▶ **EXERCISE AIM**
Would you give again, exactly as written, the lines from the opening of the records to the line with "Does Siemens for Startups", that line included and pictures excluded?

....

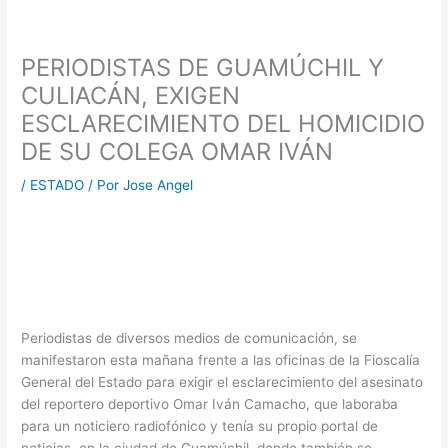
PERIODISTAS DE GUAMÚCHIL Y
CULIACÁN, EXIGEN
ESCLARECIMIENTO DEL HOMICIDIO
DE SU COLEGA OMAR IVÁN
/
ESTADO
/ Por
Jose Angel
Periodistas de diversos medios de comunicación, se
manifestaron esta mañana frente a las oficinas de la Fioscalía
General del Estado para exigir el esclarecimiento del asesinato
del reportero deportivo Omar Iván Camacho, que laboraba
para un noticiero radiofónico y tenía su propio portal de
noticias, en la ciudad de Guamúchil, donde también se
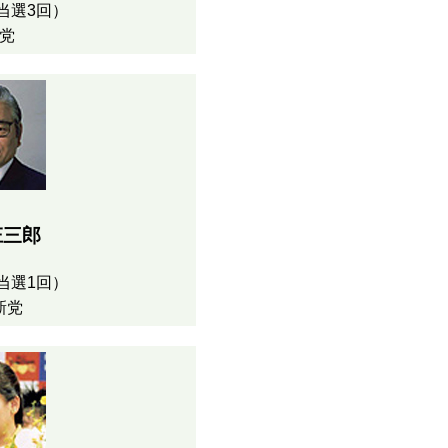
当選3回）
党
庄三郎
当選1回）
新党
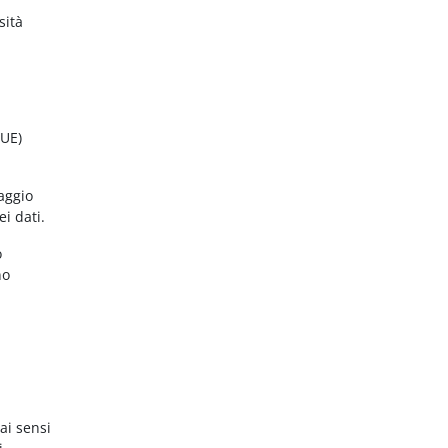
sità
(UE)
aggio
ei dati.
o
no
ai sensi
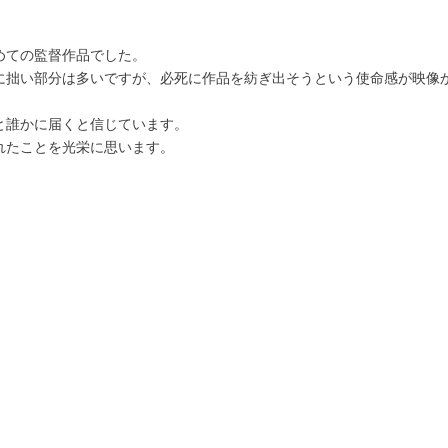
めての監督作品でした。
に拙い部分は多いですが、必死に作品を紡ぎ出そうという使命感が映像
と誰かに届くと信じています。
れたことを光栄に思います。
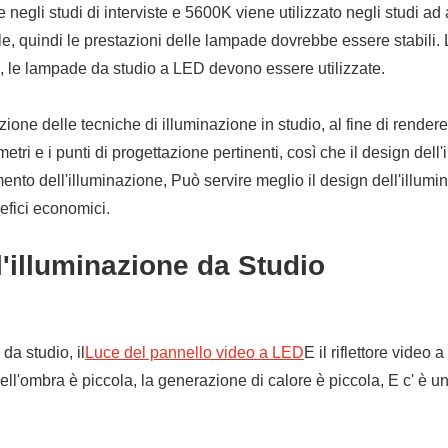
gli studi di interviste e 5600K viene utilizzato negli studi ad 
le, quindi le prestazioni delle lampade dovrebbe essere stabili.
, le lampade da studio a LED devono essere utilizzate.
ione delle tecniche di illuminazione in studio, al fine di rendere
ri e i punti di progettazione pertinenti, così che il design dell
to dell'illuminazione, Può servire meglio il design dell'illumina
efici economici.
l'illuminazione da Studio
da studio, il
Luce del pannello video a LED
E il riflettore video
ell'ombra è piccola, la generazione di calore è piccola, E c' è un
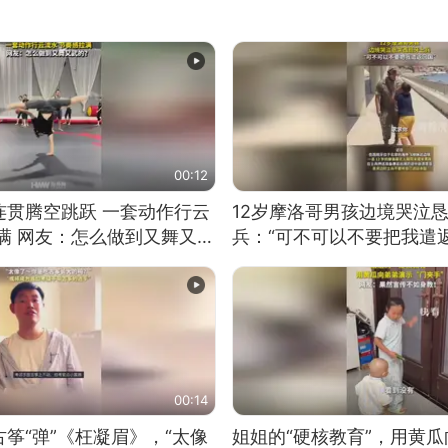
00:12
连贯腾空跳跃 一套动作行云
12岁摩洛哥男孩边境哭泣
满 网友：怎么做到又舞又武
兵：“可不可以不要把我遣返
00:14
筝“弹”《枉凝眉》，“太像
姐姐的“硬核教育”，用黄瓜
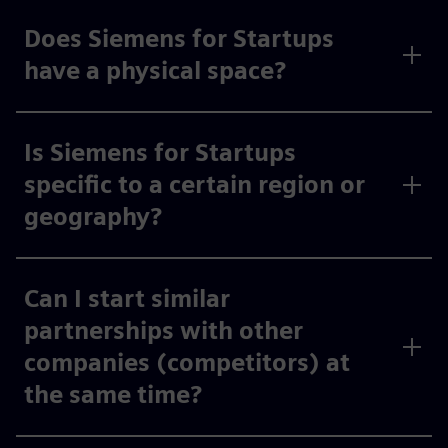
Does Siemens for Startups
have a physical space?
Is Siemens for Startups
specific to a certain region or
geography?
Can I start similar
partnerships with other
companies (competitors) at
the same time?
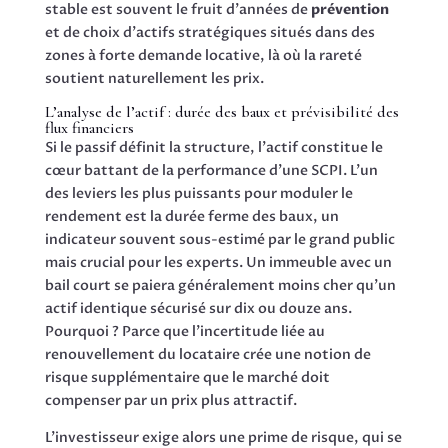
stable est souvent le fruit d’années de
prévention
et de choix d’actifs stratégiques situés dans des
zones à forte demande locative, là où la rareté
soutient naturellement les prix.
L’analyse de l’actif : durée des baux et prévisibilité des
flux financiers
Si le passif définit la structure, l’actif constitue le
cœur battant de la performance d’une SCPI. L’un
des leviers les plus puissants pour moduler le
rendement est la durée ferme des baux, un
indicateur souvent sous-estimé par le grand public
mais crucial pour les experts. Un immeuble avec un
bail court se paiera généralement moins cher qu’un
actif identique sécurisé sur dix ou douze ans.
Pourquoi ? Parce que l’incertitude liée au
renouvellement du locataire crée une notion de
risque supplémentaire que le marché doit
compenser par un prix plus attractif.
L’investisseur exige alors une prime de risque, qui se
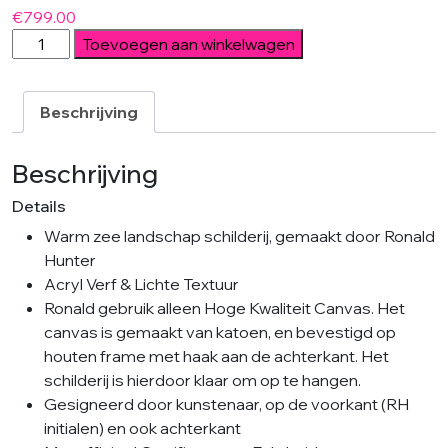
€
799.00
Warm
Toevoegen aan winkelwagen
Red
Landscape
aantal
Beschrijving
Beschrijving
Details
Warm zee landschap schilderij, gemaakt door Ronald
Hunter
Acryl Verf & Lichte Textuur
Ronald gebruik alleen Hoge Kwaliteit Canvas. Het
canvas is gemaakt van katoen, en bevestigd op
houten frame met haak aan de achterkant. Het
schilderij is hierdoor klaar om op te hangen.
Gesigneerd door kunstenaar, op de voorkant (RH
initialen) en ook achterkant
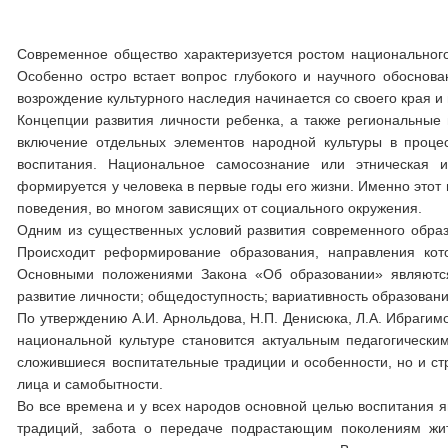
Современное общество характеризуется ростом национального 
Особенно остро встает вопрос глубокого и научного обоснов
возрождение культурного наследия начинается со своего края 
Концепции развития личности ребенка, а также региональные
включение отдельных элементов народной культуры в проце
воспитания. Национальное самосознание или этническая и
формируется у человека в первые годы его жизни. Именно этот
поведения, во многом зависящих от социального окружения.
Одним из существенных условий развития современного образ
Происходит реформирование образования, направления ко
Основными положениями Закона «Об образовании» являются:
развитие личности; общедоступность; вариативность образовани
По утверждению А.И. Арнольдова, Н.П. Денисюка, Л.А. Ибрагим
национальной культуре становится актуальным педагогически
сложившиеся воспитательные традиции и особенности, но и стр
лица и самобытности.
Во все времена и у всех народов основной целью воспитания я
традиций, забота о передаче подрастающим поколениям житей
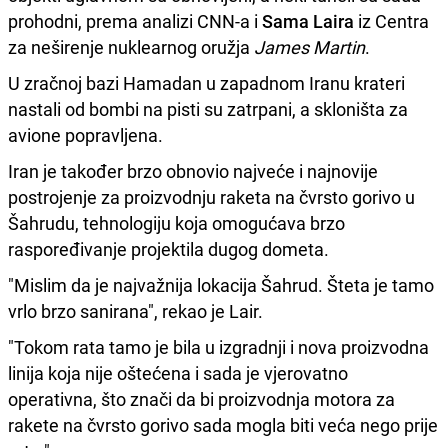
prohodni, prema analizi CNN-a i
Sama Laira
iz Centra
za neširenje nuklearnog oružja
James Martin
.
U zračnoj bazi Hamadan u zapadnom Iranu krateri
nastali od bombi na pisti su zatrpani, a skloništa za
avione popravljena.
Iran je također brzo obnovio najveće i najnovije
postrojenje za proizvodnju raketa na čvrsto gorivo u
Šahrudu, tehnologiju koja omogućava brzo
raspoređivanje projektila dugog dometa.
"Mislim da je najvažnija lokacija Šahrud. Šteta je tamo
vrlo brzo sanirana", rekao je Lair.
"Tokom rata tamo je bila u izgradnji i nova proizvodna
linija koja nije oštećena i sada je vjerovatno
operativna, što znači da bi proizvodnja motora za
rakete na čvrsto gorivo sada mogla biti veća nego prije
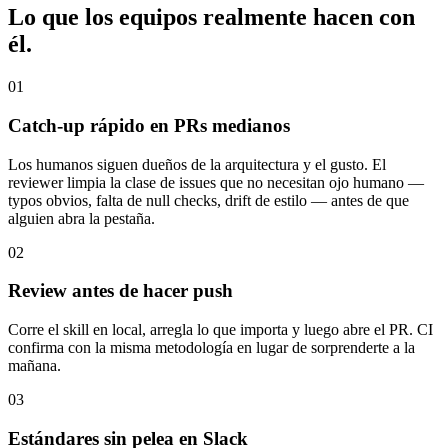
Lo que los equipos realmente hacen con
él.
01
Catch-up rápido en PRs medianos
Los humanos siguen dueños de la arquitectura y el gusto. El
reviewer limpia la clase de issues que no necesitan ojo humano —
typos obvios, falta de null checks, drift de estilo — antes de que
alguien abra la pestaña.
02
Review antes de hacer push
Corre el skill en local, arregla lo que importa y luego abre el PR. CI
confirma con la misma metodología en lugar de sorprenderte a la
mañana.
03
Estándares sin pelea en Slack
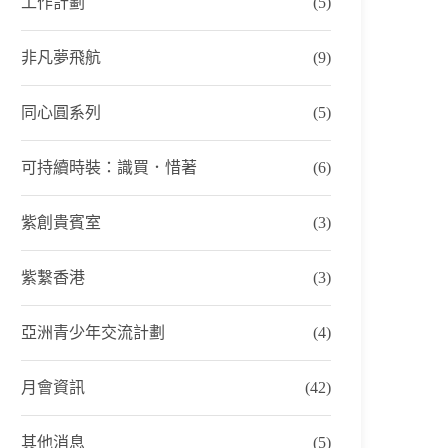
工作計劃
(5)
非凡夢飛航
(9)
同心圓系列
(5)
可持續時裝：識買．惜著
(6)
紫創貴賓室
(3)
紫繫香港
(3)
亞洲青少年交流計劃
(4)
月會資訊
(42)
其他消息
(5)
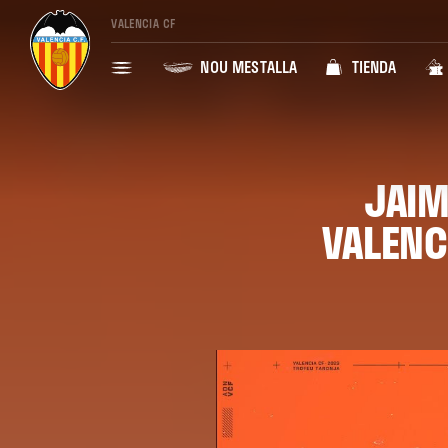
VALENCIA CF
NOU MESTALLA
TIENDA
JAIM
VALENC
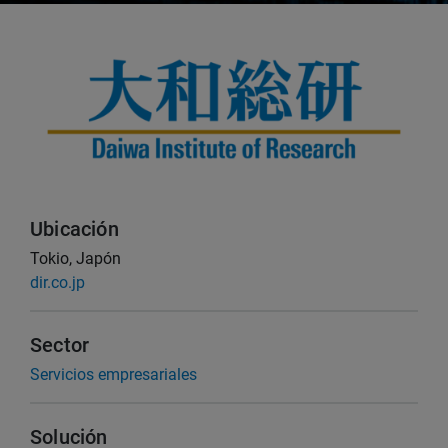
Ubicación
Tokio, Japón
dir.co.jp
Sector
Servicios empresariales
Solución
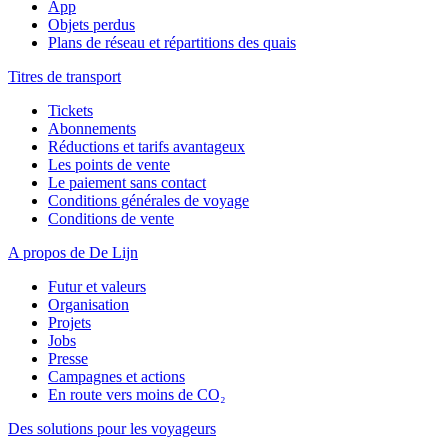
App
Objets perdus
Plans de réseau et répartitions des quais
Titres de transport
Tickets
Abonnements
Réductions et tarifs avantageux
Les points de vente
Le paiement sans contact
Conditions générales de voyage
Conditions de vente
A propos de De Lijn
Futur et valeurs
Organisation
Projets
Jobs
Presse
Campagnes et actions
En route vers moins de CO₂
Des solutions pour les voyageurs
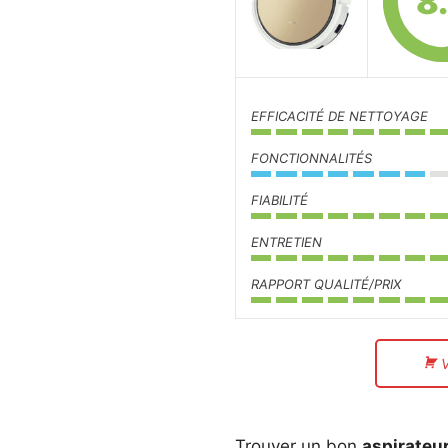
8
EFFICACITÉ DE NETTOYAGE
FONCTIONNALITÉS
FIABILITÉ
ENTRETIEN
RAPPORT QUALITÉ/PRIX
Trouver un bon
aspirateur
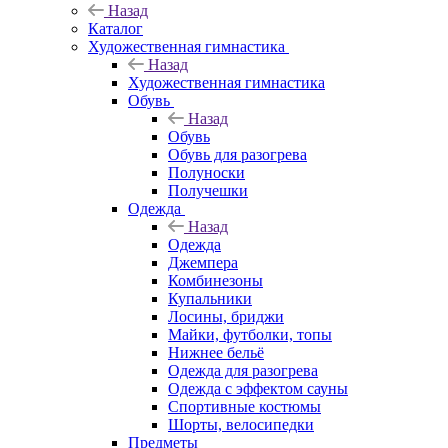
Назад
Каталог
Художественная гимнастика
Назад
Художественная гимнастика
Обувь
Назад
Обувь
Обувь для разогрева
Полуноски
Получешки
Одежда
Назад
Одежда
Джемпера
Комбинезоны
Купальники
Лосины, бриджи
Майки, футболки, топы
Нижнее бельё
Одежда для разогрева
Одежда с эффектом сауны
Спортивные костюмы
Шорты, велосипедки
Предметы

....

▶ **REPLY TO THE TASK**
PERIODISTAS DE GUAMÚCHIL Y
CULIACÁN, EXIGEN
ESCLARECIMIENTO DEL HOMICIDIO
DE SU COLEGA OMAR IVÁN
/
ESTADO
/ Por
Jose Angel
Periodistas de diversos medios de comunicación, se
manifestaron esta mañana frente a las oficinas de la Fioscalía
General del Estado para exigir el esclarecimiento del asesinato
del reportero deportivo Omar Iván Camacho, que laboraba
para un noticiero radiofónico y tenía su propio portal de
noticias, en la ciudad de Guamúchil, donde también se
当選3回）
党
庄三郎
当選1回）
新党
sità
(UE)
aggio
ei dati.
o
no
ai sensi
めての監督作品でした。
に拙い部分は多いですが、必死に作品を紡ぎ出そうという使命感が映像
と誰かに届くと信じています。
れたことを光栄に思います。
gli studi di interviste e 5600K viene utilizzato negli studi ad 
le, quindi le prestazioni delle lampade dovrebbe essere stabili.
, le lampade da studio a LED devono essere utilizzate.
ione delle tecniche di illuminazione in studio, al fine di rendere
ri e i punti di progettazione pertinenti, così che il design dell
to dell'illuminazione, Può servire meglio il design dell'illumina
efici economici.
l'illuminazione da Studio
da studio, il
Luce del pannello video a LED
E il riflettore video
ell'ombra è piccola, la generazione di calore è piccola, E c' è un
00:12
连贯腾空跳跃 一套动作行云
12岁摩洛哥男孩边境哭泣
满 网友：怎么做到又舞又武
兵：“可不可以不要把我遣返
00:14
筝“弹”《枉凝眉》，“太像
姐姐的“硬核教育”，用黄瓜
Does Siemens for Startups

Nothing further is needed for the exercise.